I have a 120 gallon tank. I go through around 7 gallons a week or so of fresh water. I am using a 5 gallon jug right now to gravity feed top off water to a float valve in my sump and it is a pain to refill and the lid leaks sometimes. I am going to be using a small submersible pump to move the water in my new setup.

It would be nice to only have to refill the container every 2-3 weeks. Does anyone have a suggestion for an economically priced water container about 25 to 30 gallons that I could put in the corner of the room that shares a wall with my tank?

Is 3 weeks too long for the water to sit in the tank? Will it start growing mildew or algae? I know if I use an opaque container that will cut down on some of that.

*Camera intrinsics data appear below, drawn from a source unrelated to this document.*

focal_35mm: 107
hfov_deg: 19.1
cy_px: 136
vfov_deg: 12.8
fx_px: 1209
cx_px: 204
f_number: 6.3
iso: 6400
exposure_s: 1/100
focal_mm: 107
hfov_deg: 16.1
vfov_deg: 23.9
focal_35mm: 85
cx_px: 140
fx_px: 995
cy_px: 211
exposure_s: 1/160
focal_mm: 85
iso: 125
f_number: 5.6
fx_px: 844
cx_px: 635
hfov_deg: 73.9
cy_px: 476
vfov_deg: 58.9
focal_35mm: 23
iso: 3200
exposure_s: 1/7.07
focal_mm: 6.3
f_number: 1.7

Has anyone ever tried hooking an RODI system directly to a float vale in their sump and just leaving the water hooked up to it? Basically anytime the float valve opens RODI water would immediately flow into the sump. No storage needed, no pump, no sensors. I am considering putting one in under my kitchen sink or on the outside wall adjacent to my tank and running some tubing to the sump.
 
You can connect an RODI directly to a flat valve in your sump, you just need to be aware of the potential downfalls for failure.
Say a snail blocks your drain, the water level in your sump will fall as the return pump fills the display but it's not draining back to the sump. Your float valve will open and fill the sump, since it has a limitless supply of water behind it, it will fill your system, the return pump keeps pumping out to the display tank, dropping the salinity and overflowing the tank until you get home and find the flood.

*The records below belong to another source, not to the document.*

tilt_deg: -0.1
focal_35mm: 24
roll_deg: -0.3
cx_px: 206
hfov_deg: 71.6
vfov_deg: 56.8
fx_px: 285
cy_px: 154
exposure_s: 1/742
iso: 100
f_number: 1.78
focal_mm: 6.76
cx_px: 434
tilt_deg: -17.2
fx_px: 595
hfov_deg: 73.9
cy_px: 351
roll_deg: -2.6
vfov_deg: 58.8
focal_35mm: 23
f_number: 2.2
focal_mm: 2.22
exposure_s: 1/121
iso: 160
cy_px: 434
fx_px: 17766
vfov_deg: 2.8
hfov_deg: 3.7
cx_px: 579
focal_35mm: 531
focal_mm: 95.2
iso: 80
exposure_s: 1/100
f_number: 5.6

Additionally, small, frequent top-offs are hard on a RO unit, they do better filling a reservoir..
If you want to set it up directly you can do it using the Apex ATK and connecting it to your RO system with a solenoid instead of their PMUP pump and program it with several fail-safes for this configuration. This is how I have mine system setup.
 
You can connect an RODI directly to a flat valve in your sump, you just need to be aware of the potential downfalls for failure.
Say a snail blocks your drain, the water level in your sump will fall as the return pump fills the display but it's not draining back to the sump. Your float valve will open and fill the sump, since it has a limitless supply of water behind it, it will fill your system, the return pump keeps pumping out to the display tank, dropping the salinity and overflowing the tank until you get home and find the flood.
Additionally, small, frequent top-offs are hard on a RO unit, they do better filling a reservoir..
If you want to set it up directly you can do it using the Apex ATK and connecting it to your RO system with a solenoid instead of their PMUP pump and program it with several fail-safes for this configuration. This is how I have mine system setup.
Great points. That was the main one I had in mind. Your setup sounds like the right solution. I will just need to move my current float valve up a few inches.